◆ WHAT IS NEEDED ◆
Copy word for word, please, the lines of the entries below running from the one containing "M1762 634 1778 658 1753 671 1732 643Z" to the one containing "M583 227 602 250 625 304", both ends included.

++++++++++

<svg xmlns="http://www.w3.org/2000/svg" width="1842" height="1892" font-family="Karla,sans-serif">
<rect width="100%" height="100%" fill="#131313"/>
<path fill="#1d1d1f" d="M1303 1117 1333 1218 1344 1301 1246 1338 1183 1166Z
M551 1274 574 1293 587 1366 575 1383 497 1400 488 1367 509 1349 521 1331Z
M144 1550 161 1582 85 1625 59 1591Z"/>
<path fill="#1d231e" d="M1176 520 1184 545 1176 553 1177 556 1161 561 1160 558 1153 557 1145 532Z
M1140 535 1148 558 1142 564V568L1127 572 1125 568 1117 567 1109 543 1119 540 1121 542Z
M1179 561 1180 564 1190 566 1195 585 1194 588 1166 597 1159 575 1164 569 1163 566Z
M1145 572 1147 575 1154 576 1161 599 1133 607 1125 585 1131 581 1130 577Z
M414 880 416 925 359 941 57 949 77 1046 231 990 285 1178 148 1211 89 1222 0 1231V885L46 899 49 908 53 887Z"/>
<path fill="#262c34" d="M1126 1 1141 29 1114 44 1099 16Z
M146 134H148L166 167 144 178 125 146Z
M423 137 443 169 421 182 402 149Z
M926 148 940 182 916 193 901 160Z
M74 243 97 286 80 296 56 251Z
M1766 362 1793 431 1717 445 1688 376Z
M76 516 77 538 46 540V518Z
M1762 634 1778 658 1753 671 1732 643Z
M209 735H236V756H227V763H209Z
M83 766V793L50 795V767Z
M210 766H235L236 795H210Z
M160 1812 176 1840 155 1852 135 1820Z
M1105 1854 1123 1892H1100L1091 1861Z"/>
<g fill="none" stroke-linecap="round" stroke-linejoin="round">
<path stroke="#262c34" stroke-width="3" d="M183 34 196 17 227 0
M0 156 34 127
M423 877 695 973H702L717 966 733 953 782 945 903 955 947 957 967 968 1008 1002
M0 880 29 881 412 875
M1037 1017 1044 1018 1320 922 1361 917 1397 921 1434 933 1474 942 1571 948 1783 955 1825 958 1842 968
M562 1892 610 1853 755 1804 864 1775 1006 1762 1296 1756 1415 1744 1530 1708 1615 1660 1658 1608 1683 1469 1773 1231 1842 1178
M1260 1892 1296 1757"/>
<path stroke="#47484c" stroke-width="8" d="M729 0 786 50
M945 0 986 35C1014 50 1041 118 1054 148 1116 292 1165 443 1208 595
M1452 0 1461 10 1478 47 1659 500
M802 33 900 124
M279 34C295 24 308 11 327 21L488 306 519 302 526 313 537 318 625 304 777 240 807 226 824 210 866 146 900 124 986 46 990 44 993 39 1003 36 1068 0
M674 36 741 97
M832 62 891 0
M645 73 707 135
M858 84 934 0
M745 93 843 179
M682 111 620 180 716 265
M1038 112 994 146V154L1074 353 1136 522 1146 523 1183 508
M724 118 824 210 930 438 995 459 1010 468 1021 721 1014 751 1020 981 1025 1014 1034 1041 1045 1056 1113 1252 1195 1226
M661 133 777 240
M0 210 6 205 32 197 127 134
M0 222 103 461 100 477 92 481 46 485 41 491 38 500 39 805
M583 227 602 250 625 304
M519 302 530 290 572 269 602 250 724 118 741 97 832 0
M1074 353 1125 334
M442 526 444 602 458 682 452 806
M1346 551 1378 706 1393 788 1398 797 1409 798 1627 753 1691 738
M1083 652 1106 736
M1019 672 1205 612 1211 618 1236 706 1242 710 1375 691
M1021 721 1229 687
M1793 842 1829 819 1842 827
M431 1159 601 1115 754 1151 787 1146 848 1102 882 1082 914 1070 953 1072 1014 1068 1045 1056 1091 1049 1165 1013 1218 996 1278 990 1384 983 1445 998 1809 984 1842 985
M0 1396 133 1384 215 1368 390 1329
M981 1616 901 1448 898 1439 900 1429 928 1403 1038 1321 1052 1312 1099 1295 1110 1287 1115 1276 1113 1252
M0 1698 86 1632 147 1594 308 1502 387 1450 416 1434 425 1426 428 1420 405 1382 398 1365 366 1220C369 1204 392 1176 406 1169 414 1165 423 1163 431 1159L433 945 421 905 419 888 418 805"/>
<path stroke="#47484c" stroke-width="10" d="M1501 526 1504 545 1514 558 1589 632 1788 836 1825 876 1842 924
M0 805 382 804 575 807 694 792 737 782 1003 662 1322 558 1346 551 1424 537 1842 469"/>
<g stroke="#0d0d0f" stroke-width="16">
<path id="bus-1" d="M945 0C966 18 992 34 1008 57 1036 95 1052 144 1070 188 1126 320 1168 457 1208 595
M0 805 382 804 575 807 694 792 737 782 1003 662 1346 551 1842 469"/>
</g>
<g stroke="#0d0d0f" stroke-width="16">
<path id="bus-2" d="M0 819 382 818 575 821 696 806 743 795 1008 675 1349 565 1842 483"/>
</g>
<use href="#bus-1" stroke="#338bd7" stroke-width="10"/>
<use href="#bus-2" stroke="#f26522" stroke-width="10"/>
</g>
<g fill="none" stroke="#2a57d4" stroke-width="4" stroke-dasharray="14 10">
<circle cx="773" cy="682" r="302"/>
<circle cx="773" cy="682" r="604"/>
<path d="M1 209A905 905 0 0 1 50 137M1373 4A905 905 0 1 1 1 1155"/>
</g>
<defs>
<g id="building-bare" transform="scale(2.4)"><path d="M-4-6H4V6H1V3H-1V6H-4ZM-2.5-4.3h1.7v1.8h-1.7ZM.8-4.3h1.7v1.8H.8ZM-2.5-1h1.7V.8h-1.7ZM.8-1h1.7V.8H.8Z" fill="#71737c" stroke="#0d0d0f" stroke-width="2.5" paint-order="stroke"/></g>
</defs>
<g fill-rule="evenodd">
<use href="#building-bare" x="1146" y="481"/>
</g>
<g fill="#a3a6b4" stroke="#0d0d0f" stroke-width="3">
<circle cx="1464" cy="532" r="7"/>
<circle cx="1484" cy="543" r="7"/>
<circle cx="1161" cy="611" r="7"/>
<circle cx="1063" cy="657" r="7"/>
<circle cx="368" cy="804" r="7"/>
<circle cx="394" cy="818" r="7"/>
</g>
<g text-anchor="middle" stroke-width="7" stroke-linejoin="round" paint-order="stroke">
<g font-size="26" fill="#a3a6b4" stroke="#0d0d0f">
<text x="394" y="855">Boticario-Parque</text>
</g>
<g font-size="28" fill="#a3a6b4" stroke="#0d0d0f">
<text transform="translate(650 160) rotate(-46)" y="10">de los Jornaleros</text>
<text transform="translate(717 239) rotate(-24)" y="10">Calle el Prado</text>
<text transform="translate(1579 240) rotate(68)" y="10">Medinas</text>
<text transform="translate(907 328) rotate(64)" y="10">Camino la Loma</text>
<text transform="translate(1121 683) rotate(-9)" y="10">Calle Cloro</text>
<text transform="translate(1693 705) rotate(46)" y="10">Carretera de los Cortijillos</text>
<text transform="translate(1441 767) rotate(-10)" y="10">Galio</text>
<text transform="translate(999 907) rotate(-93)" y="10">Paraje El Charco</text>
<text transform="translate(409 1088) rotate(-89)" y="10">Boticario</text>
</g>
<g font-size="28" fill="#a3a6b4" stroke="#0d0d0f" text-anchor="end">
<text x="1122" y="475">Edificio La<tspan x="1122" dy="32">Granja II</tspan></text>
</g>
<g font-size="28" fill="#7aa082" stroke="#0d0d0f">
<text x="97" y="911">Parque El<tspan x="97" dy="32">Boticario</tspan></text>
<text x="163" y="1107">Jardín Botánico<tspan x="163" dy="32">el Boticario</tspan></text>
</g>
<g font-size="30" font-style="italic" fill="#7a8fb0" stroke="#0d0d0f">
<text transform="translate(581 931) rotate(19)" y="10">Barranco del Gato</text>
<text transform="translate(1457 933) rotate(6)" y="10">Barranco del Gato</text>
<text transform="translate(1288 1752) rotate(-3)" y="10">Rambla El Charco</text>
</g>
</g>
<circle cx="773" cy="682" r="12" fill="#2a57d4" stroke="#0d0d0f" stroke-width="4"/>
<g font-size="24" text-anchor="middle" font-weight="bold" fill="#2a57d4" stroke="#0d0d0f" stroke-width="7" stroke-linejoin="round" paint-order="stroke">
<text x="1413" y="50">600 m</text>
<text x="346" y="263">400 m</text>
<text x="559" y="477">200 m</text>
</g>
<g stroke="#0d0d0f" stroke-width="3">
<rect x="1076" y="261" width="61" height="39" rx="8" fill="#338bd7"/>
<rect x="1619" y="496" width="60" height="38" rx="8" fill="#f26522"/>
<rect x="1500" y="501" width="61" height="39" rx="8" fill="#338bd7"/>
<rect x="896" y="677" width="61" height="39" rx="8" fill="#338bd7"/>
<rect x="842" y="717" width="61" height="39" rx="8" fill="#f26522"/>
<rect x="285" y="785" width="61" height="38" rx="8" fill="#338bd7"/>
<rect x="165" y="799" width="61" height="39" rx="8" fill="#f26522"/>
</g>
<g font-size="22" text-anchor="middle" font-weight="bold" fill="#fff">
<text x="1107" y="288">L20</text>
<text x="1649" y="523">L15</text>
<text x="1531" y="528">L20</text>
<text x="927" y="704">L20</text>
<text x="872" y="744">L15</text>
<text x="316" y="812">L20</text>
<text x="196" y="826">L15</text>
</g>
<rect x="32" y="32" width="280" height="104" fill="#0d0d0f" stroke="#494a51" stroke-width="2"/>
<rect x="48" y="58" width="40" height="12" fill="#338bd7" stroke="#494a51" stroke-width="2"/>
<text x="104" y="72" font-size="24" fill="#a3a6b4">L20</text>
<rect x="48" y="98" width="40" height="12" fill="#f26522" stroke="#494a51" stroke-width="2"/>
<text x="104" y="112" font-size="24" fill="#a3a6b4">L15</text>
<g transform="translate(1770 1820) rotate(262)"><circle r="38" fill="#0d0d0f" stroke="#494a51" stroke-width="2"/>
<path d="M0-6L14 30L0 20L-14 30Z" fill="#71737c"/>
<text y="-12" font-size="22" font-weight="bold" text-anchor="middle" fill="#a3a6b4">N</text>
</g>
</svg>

++++++++++

◆ OUTPUT ◆
M1762 634 1778 658 1753 671 1732 643Z
M209 735H236V756H227V763H209Z
M83 766V793L50 795V767Z
M210 766H235L236 795H210Z
M160 1812 176 1840 155 1852 135 1820Z
M1105 1854 1123 1892H1100L1091 1861Z"/>
<g fill="none" stroke-linecap="round" stroke-linejoin="round">
<path stroke="#262c34" stroke-width="3" d="M183 34 196 17 227 0
M0 156 34 127
M423 877 695 973H702L717 966 733 953 782 945 903 955 947 957 967 968 1008 1002
M0 880 29 881 412 875
M1037 1017 1044 1018 1320 922 1361 917 1397 921 1434 933 1474 942 1571 948 1783 955 1825 958 1842 968
M562 1892 610 1853 755 1804 864 1775 1006 1762 1296 1756 1415 1744 1530 1708 1615 1660 1658 1608 1683 1469 1773 1231 1842 1178
M1260 1892 1296 1757"/>
<path stroke="#47484c" stroke-width="8" d="M729 0 786 50
M945 0 986 35C1014 50 1041 118 1054 148 1116 292 1165 443 1208 595
M1452 0 1461 10 1478 47 1659 500
M802 33 900 124
M279 34C295 24 308 11 327 21L488 306 519 302 526 313 537 318 625 304 777 240 807 226 824 210 866 146 900 124 986 46 990 44 993 39 1003 36 1068 0
M674 36 741 97
M832 62 891 0
M645 73 707 135
M858 84 934 0
M745 93 843 179
M682 111 620 180 716 265
M1038 112 994 146V154L1074 353 1136 522 1146 523 1183 508
M724 118 824 210 930 438 995 459 1010 468 1021 721 1014 751 1020 981 1025 1014 1034 1041 1045 1056 1113 1252 1195 1226
M661 133 777 240
M0 210 6 205 32 197 127 134
M0 222 103 461 100 477 92 481 46 485 41 491 38 500 39 805
M583 227 602 250 625 304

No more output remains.